Convert every line of the records below into a JSON list of strings, one string per line, and leave out any blank lines.
⟨
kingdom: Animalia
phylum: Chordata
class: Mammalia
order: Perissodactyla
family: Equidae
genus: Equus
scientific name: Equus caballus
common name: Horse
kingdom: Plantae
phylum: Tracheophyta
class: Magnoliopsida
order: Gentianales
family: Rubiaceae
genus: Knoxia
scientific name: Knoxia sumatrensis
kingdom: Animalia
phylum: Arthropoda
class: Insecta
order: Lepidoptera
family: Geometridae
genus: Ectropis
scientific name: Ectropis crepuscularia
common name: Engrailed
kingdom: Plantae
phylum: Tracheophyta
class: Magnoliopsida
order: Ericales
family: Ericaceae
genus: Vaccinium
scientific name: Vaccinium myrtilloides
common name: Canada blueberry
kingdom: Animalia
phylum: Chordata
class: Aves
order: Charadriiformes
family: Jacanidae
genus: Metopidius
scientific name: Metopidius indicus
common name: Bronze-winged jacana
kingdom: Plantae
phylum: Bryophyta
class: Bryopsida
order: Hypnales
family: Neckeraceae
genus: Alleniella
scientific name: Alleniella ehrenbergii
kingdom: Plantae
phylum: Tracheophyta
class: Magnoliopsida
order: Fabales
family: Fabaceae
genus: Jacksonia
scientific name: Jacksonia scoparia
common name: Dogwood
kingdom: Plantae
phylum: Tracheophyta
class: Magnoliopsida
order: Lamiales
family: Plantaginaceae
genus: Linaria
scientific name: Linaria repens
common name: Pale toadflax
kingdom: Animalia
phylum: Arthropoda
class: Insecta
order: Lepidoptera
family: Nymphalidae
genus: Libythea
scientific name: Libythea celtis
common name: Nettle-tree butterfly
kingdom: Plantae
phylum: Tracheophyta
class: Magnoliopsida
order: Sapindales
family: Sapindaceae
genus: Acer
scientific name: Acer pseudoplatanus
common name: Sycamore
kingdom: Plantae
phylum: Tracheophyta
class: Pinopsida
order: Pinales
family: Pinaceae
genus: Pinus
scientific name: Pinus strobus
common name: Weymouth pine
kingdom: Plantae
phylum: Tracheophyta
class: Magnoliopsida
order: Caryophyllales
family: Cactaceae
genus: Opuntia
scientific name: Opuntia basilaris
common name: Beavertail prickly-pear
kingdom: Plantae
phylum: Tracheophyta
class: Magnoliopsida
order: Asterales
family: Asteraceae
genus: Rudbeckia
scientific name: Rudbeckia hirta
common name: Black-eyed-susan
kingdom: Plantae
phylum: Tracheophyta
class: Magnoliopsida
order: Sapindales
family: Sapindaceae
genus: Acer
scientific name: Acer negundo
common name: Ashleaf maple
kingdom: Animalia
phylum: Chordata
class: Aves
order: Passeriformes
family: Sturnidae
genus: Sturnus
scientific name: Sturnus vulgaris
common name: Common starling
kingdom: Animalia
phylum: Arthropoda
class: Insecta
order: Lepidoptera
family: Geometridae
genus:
⟩
● **EXERCISE RESULT**:
[
  "kingdom: Animalia",
  "phylum: Chordata",
  "class: Mammalia",
  "order: Perissodactyla",
  "family: Equidae",
  "genus: Equus",
  "scientific name: Equus caballus",
  "common name: Horse",
  "kingdom: Plantae",
  "phylum: Tracheophyta",
  "class: Magnoliopsida",
  "order: Gentianales",
  "family: Rubiaceae",
  "genus: Knoxia",
  "scientific name: Knoxia sumatrensis",
  "kingdom: Animalia",
  "phylum: Arthropoda",
  "class: Insecta",
  "order: Lepidoptera",
  "family: Geometridae",
  "genus: Ectropis",
  "scientific name: Ectropis crepuscularia",
  "common name: Engrailed",
  "kingdom: Plantae",
  "phylum: Tracheophyta",
  "class: Magnoliopsida",
  "order: Ericales",
  "family: Ericaceae",
  "genus: Vaccinium",
  "scientific name: Vaccinium myrtilloides",
  "common name: Canada blueberry",
  "kingdom: Animalia",
  "phylum: Chordata",
  "class: Aves",
  "order: Charadriiformes",
  "family: Jacanidae",
  "genus: Metopidius",
  "scientific name: Metopidius indicus",
  "common name: Bronze-winged jacana",
  "kingdom: Plantae",
  "phylum: Bryophyta",
  "class: Bryopsida",
  "order: Hypnales",
  "family: Neckeraceae",
  "genus: Alleniella",
  "scientific name: Alleniella ehrenbergii",
  "kingdom: Plantae",
  "phylum: Tracheophyta",
  "class: Magnoliopsida",
  "order: Fabales",
  "family: Fabaceae",
  "genus: Jacksonia",
  "scientific name: Jacksonia scoparia",
  "common name: Dogwood",
  "kingdom: Plantae",
  "phylum: Tracheophyta",
  "class: Magnoliopsida",
  "order: Lamiales",
  "family: Plantaginaceae",
  "genus: Linaria",
  "scientific name: Linaria repens",
  "common name: Pale toadflax",
  "kingdom: Animalia",
  "phylum: Arthropoda",
  "class: Insecta",
  "order: Lepidoptera",
  "family: Nymphalidae",
  "genus: Libythea",
  "scientific name: Libythea celtis",
  "common name: Nettle-tree butterfly",
  "kingdom: Plantae",
  "phylum: Tracheophyta",
  "class: Magnoliopsida",
  "order: Sapindales",
  "family: Sapindaceae",
  "genus: Acer",
  "scientific name: Acer pseudoplatanus",
  "common name: Sycamore",
  "kingdom: Plantae",
  "phylum: Tracheophyta",
  "class: Pinopsida",
  "order: Pinales",
  "family: Pinaceae",
  "genus: Pinus",
  "scientific name: Pinus strobus",
  "common name: Weymouth pine",
  "kingdom: Plantae",
  "phylum: Tracheophyta",
  "class: Magnoliopsida",
  "order: Caryophyllales",
  "family: Cactaceae",
  "genus: Opuntia",
  "scientific name: Opuntia basilaris",
  "common name: Beavertail prickly-pear",
  "kingdom: Plantae",
  "phylum: Tracheophyta",
  "class: Magnoliopsida",
  "order: Asterales",
  "family: Asteraceae",
  "genus: Rudbeckia",
  "scientific name: Rudbeckia hirta",
  "common name: Black-eyed-susan",
  "kingdom: Plantae",
  "phylum: Tracheophyta",
  "class: Magnoliopsida",
  "order: Sapindales",
  "family: Sapindaceae",
  "genus: Acer",
  "scientific name: Acer negundo",
  "common name: Ashleaf maple",
  "kingdom: Animalia",
  "phylum: Chordata",
  "class: Aves",
  "order: Passeriformes",
  "family: Sturnidae",
  "genus: Sturnus",
  "scientific name: Sturnus vulgaris",
  "common name: Common starling",
  "kingdom: Animalia",
  "phylum: Arthropoda",
  "class: Insecta",
  "order: Lepidoptera",
  "family: Geometridae",
  "genus:"
]